Ma tante, pendant ce temps, apparaissait de temps en temps et elle venait tout changer de place sur mon petit bureau bien rangé. Après son passage, plus rien n'était droit ou à sa place, tout était de travers. J'ai compris beaucoup plus tard ce qu'elle voulait me dire.
C'est à la fin de sa vie solitaire qu'elle m'a parlé de ce qu'elle aimait et ainsi fait découvrir: Samson François (dans les nocturnes de Chopin), Paul Auster, Brancusi, Chet Baker, entre autres. Elle avait coché dans un magazine un entrefilet sur Ben Harper et, comme j'assurais alors le lien avec le monde extérieur, les week-ends où je venais à Poissy, elle m'avait chargé d'aller acheter le premier album de Ben Harper. Elle ne supportait pas, par contre, la mère Evora ... (Cesaria). Comme elle ne sortait plus, elle m'envoyait voir des expositions; j'y achetais des cartes postales et, après, je lui racontais.

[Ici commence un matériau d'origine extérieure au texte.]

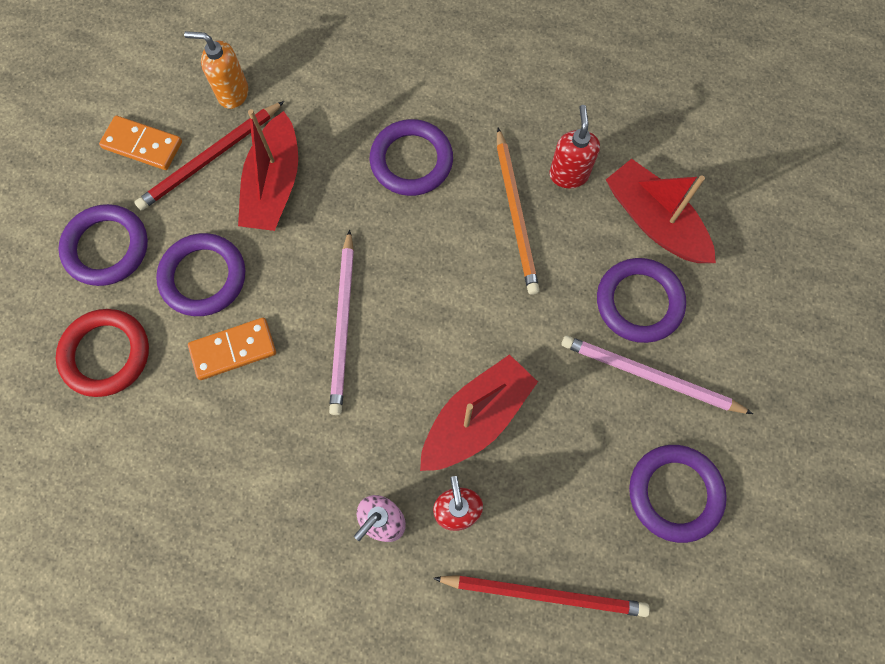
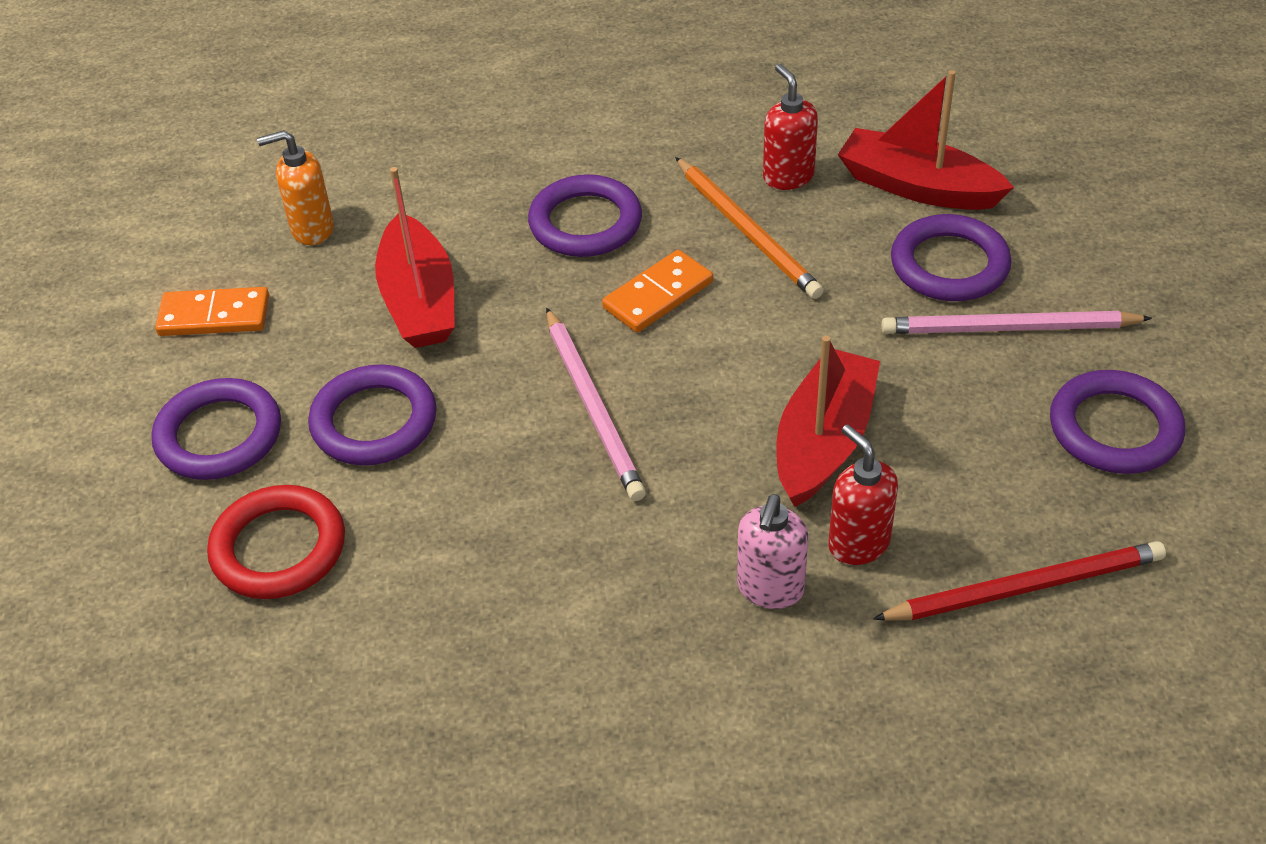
camera: 20 degrees left, 25 degrees down
(210, 158) = (316, 301): red pencil -> none
(233, 350) = (459, 482): orange domino -> orange domino (658, 295)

C'est elle aussi qui m'a fait découvrir Pierre Soulages. Elle découpait dans les magazines des reproductions, puis les encadrait. Cela lui permettait d'être accompagnée. C'est ainsi que j'ai au-dessus de ma télévision un faux Soulages ...
Quand je venais, c'était toujours champagne et foie gras ... Et puis, chacun dans sa chambre, quand elle avait décidé qu'elle en avait fait assez et devait retrouver sa chère solitude.
Pourquoi ces souvenirs? A cause de Pierre Soulages justement. parce qu'une exposition rétrospective lui est consacrée au Centre Pompidou.